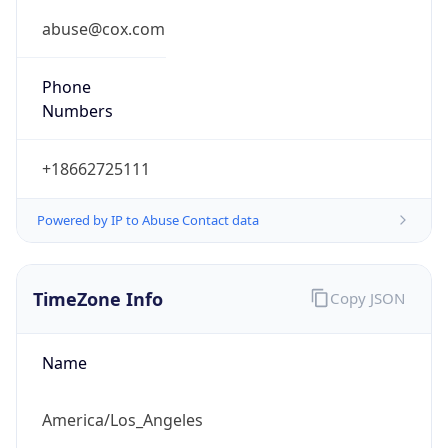
Phone
Numbers
+18662725111
Powered by IP to Abuse Contact data
TimeZone Info
Copy JSON
Name
America/Los_Angeles
Offset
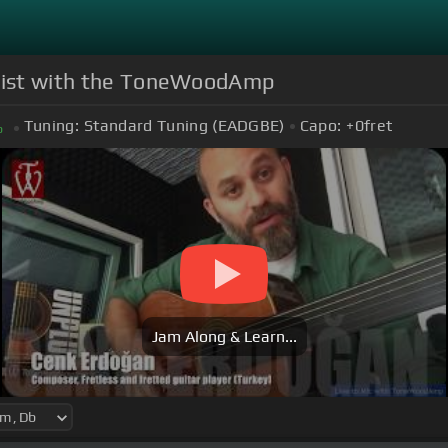
tarist with the ToneWoodAmp
Tuning:
Standard Tuning (EADGBE)
Capo:
+0
fret
b
Jam Along & Learn...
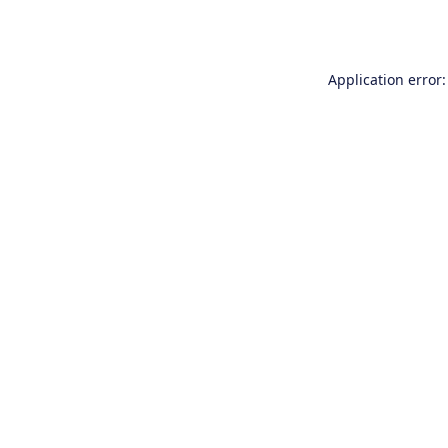
Application error:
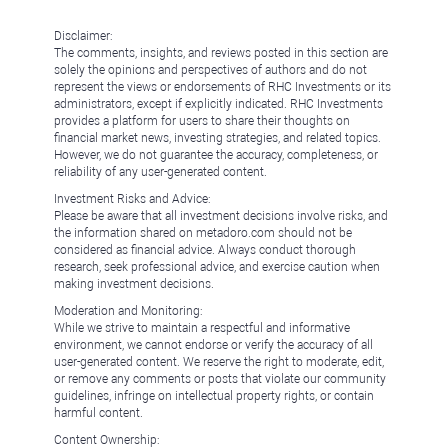
Disclaimer:
The comments, insights, and reviews posted in this section are
solely the opinions and perspectives of authors and do not
represent the views or endorsements of RHC Investments or its
administrators, except if explicitly indicated. RHC Investments
provides a platform for users to share their thoughts on
financial market news, investing strategies, and related topics.
However, we do not guarantee the accuracy, completeness, or
reliability of any user-generated content.
Investment Risks and Advice:
Please be aware that all investment decisions involve risks, and
the information shared on metadoro.com should not be
considered as financial advice. Always conduct thorough
research, seek professional advice, and exercise caution when
making investment decisions.
Moderation and Monitoring:
While we strive to maintain a respectful and informative
environment, we cannot endorse or verify the accuracy of all
user-generated content. We reserve the right to moderate, edit,
or remove any comments or posts that violate our community
guidelines, infringe on intellectual property rights, or contain
harmful content.
Content Ownership:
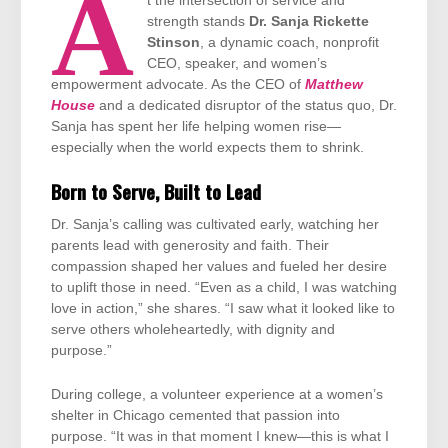
A
t the intersection of service and
strength stands
Dr. Sanja Rickette
Stinson
, a dynamic coach, nonprofit
CEO, speaker, and women’s
empowerment advocate. As the CEO of
Matthew
House
and a dedicated disruptor of the status quo, Dr.
Sanja has spent her life helping women rise—
especially when the world expects them to shrink.
Born to Serve, Built to Lead
Dr. Sanja’s calling was cultivated early, watching her
parents lead with generosity and faith. Their
compassion shaped her values and fueled her desire
to uplift those in need. “Even as a child, I was watching
love in action,” she shares. “I saw what it looked like to
serve others wholeheartedly, with dignity and
purpose.”
During college, a volunteer experience at a women’s
shelter in Chicago cemented that passion into
purpose. “It was in that moment I knew—this is what I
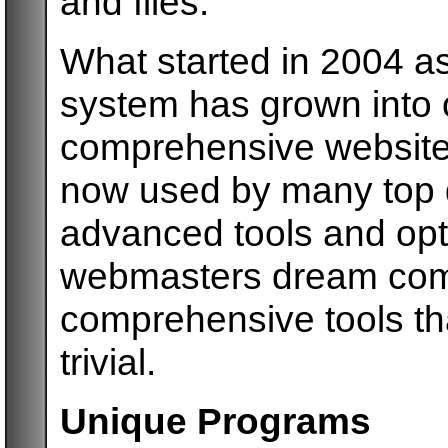
and files.
What started in 2004 as
system has grown into o
comprehensive website
now used by many top 
advanced tools and opti
webmasters dream come
comprehensive tools t
trivial.
Unique Programs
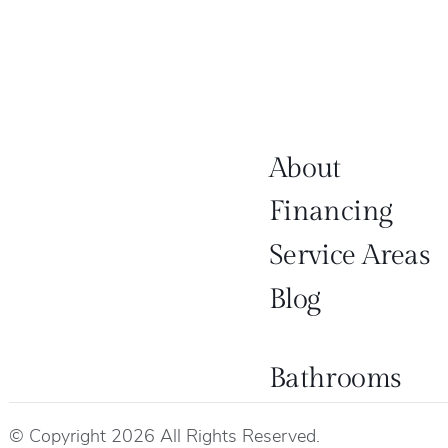
About
Financing
Service Areas
Blog
Bathrooms
© Copyright 2026 All Rights Reserved.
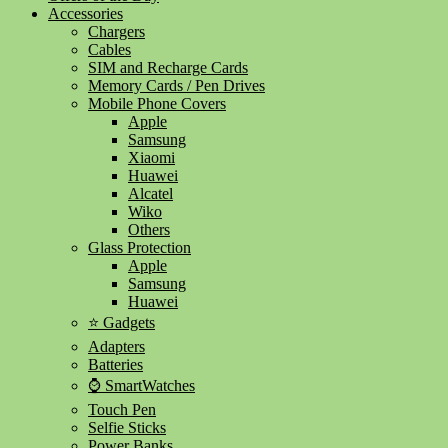
Accessories
Chargers
Cables
SIM and Recharge Cards
Memory Cards / Pen Drives
Mobile Phone Covers
Apple
Samsung
Xiaomi
Huawei
Alcatel
Wiko
Others
Glass Protection
Apple
Samsung
Huawei
⭐ Gadgets
Adapters
Batteries
⌚ SmartWatches
Touch Pen
Selfie Sticks
Power Banks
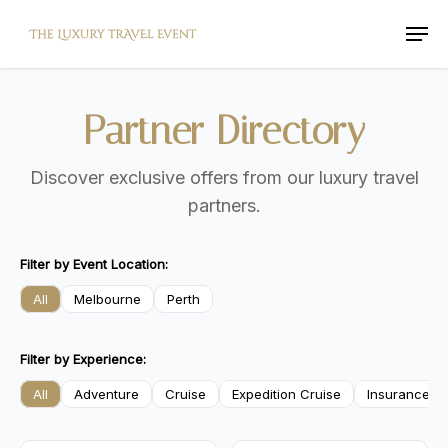
Skip
Men
to
main
content
Partner
Directory
Discover exclusive offers from our luxury travel
partners.
Filter by Event Location:
All
Melbourne
Perth
Filter by Experience:
All
Adventure
Cruise
Expedition Cruise
Insurance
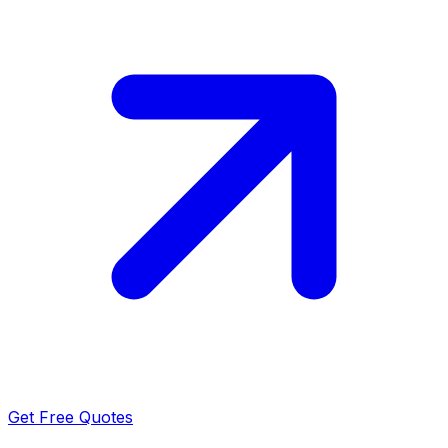
Get Free Quotes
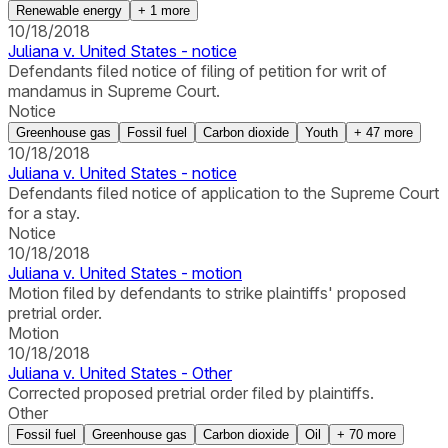
Renewable energy
+
1
more
10/18/2018
Juliana v. United States - notice
Defendants filed notice of filing of petition for writ of
mandamus in Supreme Court.
Notice
Greenhouse gas
Fossil fuel
Carbon dioxide
Youth
+
47
more
10/18/2018
Juliana v. United States - notice
Defendants filed notice of application to the Supreme Court
for a stay.
Notice
10/18/2018
Juliana v. United States - motion
Motion filed by defendants to strike plaintiffs' proposed
pretrial order.
Motion
10/18/2018
Juliana v. United States - Other
Corrected proposed pretrial order filed by plaintiffs.
Other
Fossil fuel
Greenhouse gas
Carbon dioxide
Oil
+
70
more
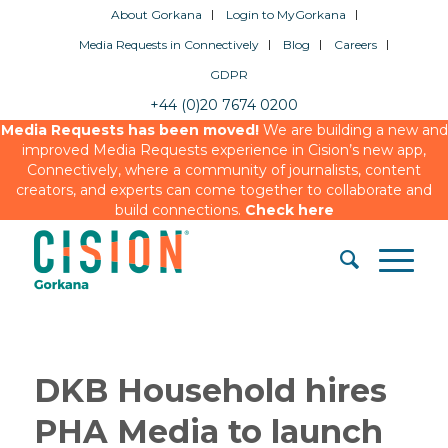
About Gorkana
Login to MyGorkana
Media Requests in Connectively
Blog
Careers
GDPR
+44 (0)20 7674 0200
Media Requests has been moved!
We are building a new and
improved Media Requests experience in Cision’s new app,
Connectively, where a community of journalists, content
creators, and experts can come together to collaborate and
build connections.
Check here
DKB Household hires
PHA Media to launch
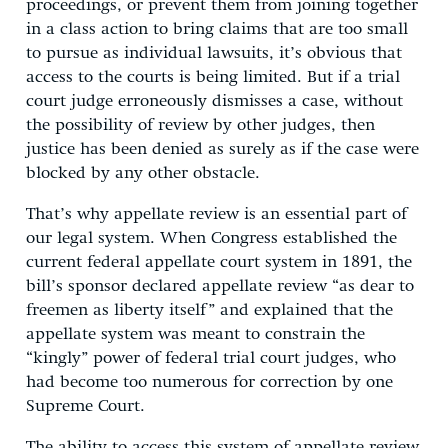
proceedings, or prevent them from joining together
in a class action to bring claims that are too small
to pursue as individual lawsuits, it’s obvious that
access to the courts is being limited. But if a trial
court judge erroneously dismisses a case, without
the possibility of review by other judges, then
justice has been denied as surely as if the case were
blocked by any other obstacle.
That’s why appellate review is an essential part of
our legal system. When Congress established the
current federal appellate court system in 1891, the
bill’s sponsor declared appellate review “as dear to
freemen as liberty itself” and explained that the
appellate system was meant to constrain the
“kingly” power of federal trial court judges, who
had become too numerous for correction by one
Supreme Court.
The ability to access this system of appellate review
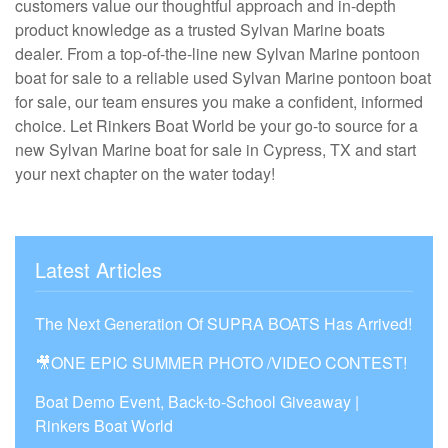
customers value our thoughtful approach and in-depth
product knowledge as a trusted Sylvan Marine boats
dealer. From a top-of-the-line new Sylvan Marine pontoon
boat for sale to a reliable used Sylvan Marine pontoon boat
for sale, our team ensures you make a confident, informed
choice. Let Rinkers Boat World be your go-to source for a
new Sylvan Marine boat for sale in Cypress, TX and start
your next chapter on the water today!
Latest Articles
The Next Generation Of SUPRA BOATS Has Arrived!
🎥ONE EPIC SUMMER PHOTO /VIDEO CONTEST!
Boat Demo Event, Back-to-School Giveaway |
Rinkers Boat World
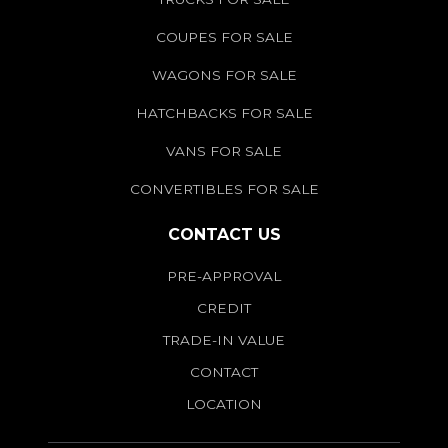
COUPES FOR SALE
WAGONS FOR SALE
HATCHBACKS FOR SALE
VANS FOR SALE
CONVERTIBLES FOR SALE
CONTACT US
PRE-APPROVAL
CREDIT
TRADE-IN VALUE
CONTACT
LOCATION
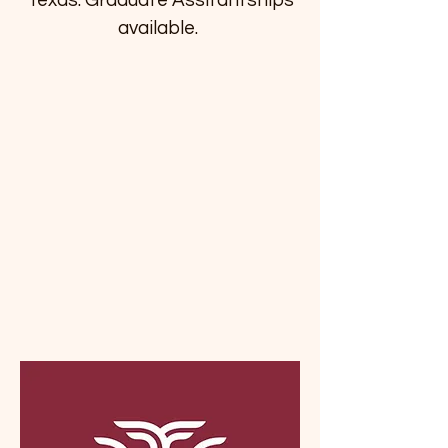
Texas. Graduate Assitantships
available.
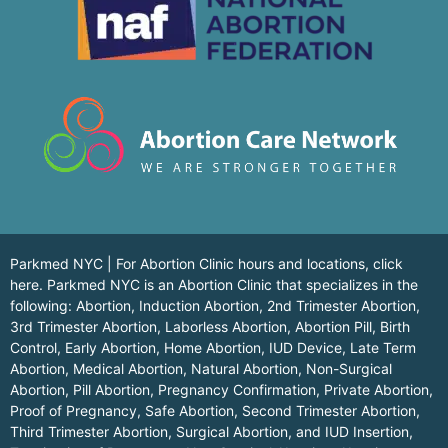
Parkmed NYC | For Abortion Clinic hours and locations,
click
here.
Parkmed NYC is an Abortion Clinic that specializes in the
following: Abortion, Induction Abortion, 2nd Trimester Abortion,
3rd Trimester Abortion, Laborless Abortion, Abortion Pill, Birth
Control, Early Abortion, Home Abortion, IUD Device, Late Term
Abortion, Medical Abortion, Natural Abortion, Non-Surgical
Abortion, Pill Abortion, Pregnancy Confirmation, Private Abortion,
Proof of Pregnancy, Safe Abortion, Second Trimester Abortion,
Third Trimester Abortion, Surgical Abortion, and IUD Insertion,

YOUR ASSIGNMENT> Return every line in the rows above that contains the word "community".

PROBLEM SOLUTION>
or remove any comments or posts that violate our community
Connectively, where a community of journalists, content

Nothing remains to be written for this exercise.